И произошло чудо!
Эта женщина, которая днем была ничем не приметной служащей или работницей, — так не выясненным и осталось: инженер она или маляр, — к вечеру становилась просто неотразимой, очаровательной и желанной. Было бы чудесно, если бы это могло продолжаться подольше, но так бывает только в сказках. Появился, как мы выразились, претендент на городскую мраморную площадь, коим стал жестянщик Колю Коларов. Нежная душа этого стотридцатикилограммового колосса жаждала тишины и нежной музыки, а на площади пели птицы, ворковали голуби. Однажды жестянщик, переборов природную застенчивость, спросил горсовет, чем его попотчевать, чтобы он наконец запустил поющий фонтан. И вот фонтан был запущен. Для пробы он исполнял «Кайзер-вальс» Иоганна Штрауса. Неизвестно почему, эта музыка пришлась не по вкусу жестянщику, и он снова обратился в горсовет с просьбой разрешить ему самому подобрать подходящую. Минуло немало времени, и произошло величайшее чудо на свете (долго пришлось ждать, но все же свершилось): городская пекарня стала раздавать хлеб бесплатно, и в тот же день фонтан пропел мелодию из югославского фильма «Цыганка».
Как раз в то время шла установка стоматологической техники, горсовет был по уши в заботах, и никто не обратил внимания на эту песенку, и лишь потом эстеты и снобствующие учителя возмутились, заявив, что на площади может звучать только наша песня. Правда, дальше жалоб дело не пошло, так как снобам ответили:
— А бесплатный хлеб вы лопаете?
— Это не меняет положения! Нельзя, чтобы одно доброе дело покрывало другие, недобрые…
— Сказано вам, и точка! Нечего выпендриваться! Тот, кто дает бесплатный хлеб, хочет, чтобы звучала эта песня.
Молниеносно разнеслась весть, что жестянщик Колю Коларов платит за хлеб, что он кормит народ исключительно ради того, чтобы ему пел фонтан.

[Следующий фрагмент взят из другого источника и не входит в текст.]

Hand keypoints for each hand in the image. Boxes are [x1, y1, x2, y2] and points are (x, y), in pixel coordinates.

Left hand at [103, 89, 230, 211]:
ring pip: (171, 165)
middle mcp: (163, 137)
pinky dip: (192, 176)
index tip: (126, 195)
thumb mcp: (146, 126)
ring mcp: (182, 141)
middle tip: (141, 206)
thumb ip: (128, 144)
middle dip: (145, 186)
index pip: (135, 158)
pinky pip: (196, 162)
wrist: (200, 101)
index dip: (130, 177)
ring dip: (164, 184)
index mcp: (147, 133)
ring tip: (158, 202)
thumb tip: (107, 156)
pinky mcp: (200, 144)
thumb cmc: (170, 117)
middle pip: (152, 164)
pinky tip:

У горожан кусок хлеба застрял в горле, на следующий день половина выпечки осталась нерозданной. На третий и четвертый дни некоторые стали платить за хлеб, другие же брали его без денег, и тогда произошло нечто странное — площадь закрыли. Движение транспорта по двум ведущим к ней улицам было отклонено, остальные подходы — через садик и по аллеям мимо домов — были перекопаны, площадь опустела. Шли какие-то работы, в фонтане перекрыли воду, что-то сваривали или не сваривали, но в результате вышло одно — доступ на площадь был закрыт. В общем, творилось черт знает что. Во мраке весенней ночи, присев на мраморный цоколь фонтана, с бутылкой водки в руке и в сдвинутой на затылок кепке жестянщик Колю Коларов наблюдал, как, переливаясь, журчали сказочно подсвеченные струи, ленивые и веселые. Сейчас они били в такт другой мелодии из того же фильма:
Музыка звучала негромко, чтобы не раздражать народ, который и так не мог пробраться на площадь. Разнеженный вконец и порядком под градусом жестянщик выкрикивал:
«Пой мне, красотка! Эх, мать моя!.. Поведал бы мне кто, как это сделать, — я бы ему денежками устелил дорогу отсюда до его дома!»
Дело, которое интересовало жестянщика, и впрямь было непростое — он хотел купить городскую площадь с фонтаном для утехи да перетащить ее к себе домой. А это было просто немыслимо. Хочешь пользоваться — пожалуйста, а вот перенести — никак не получится. Цыгане из водопроводной службы и техники из радио были не в силах осуществить это желание.
Вот так была закрыта площадь, так перестала вечерами появляться на ней очаровательная и загадочная женщина, она не любовалась больше голубями и нежной зеленью, не наслаждалась легким прикосновением свежего ветра.
Но ее присутствие все еще ощущалось. Как воду в пустыне, так и присутствие женской стихии замечают в первую очередь жаждущие.
— Ты знаешь Фердо Морского? — спросил как-то раз наш Эммануил полковника, когда они скучали в сквере на скамейке. — Это моряк, который…
— Который все про англичан талдычил? — сурово спросил полковник.
— Ну вот и ты туда же! Не об англичанах, а о море говорил человек.
Старик и вправду любил повторять: « Что это за море, где нет ни одного англичанина, так его разэтак!» Таким макаром он объяснял, почему в Черном море нету рыбы и почему он бросил свою морскую профессию.
— Хорошо. Только что ты хочешь сказать?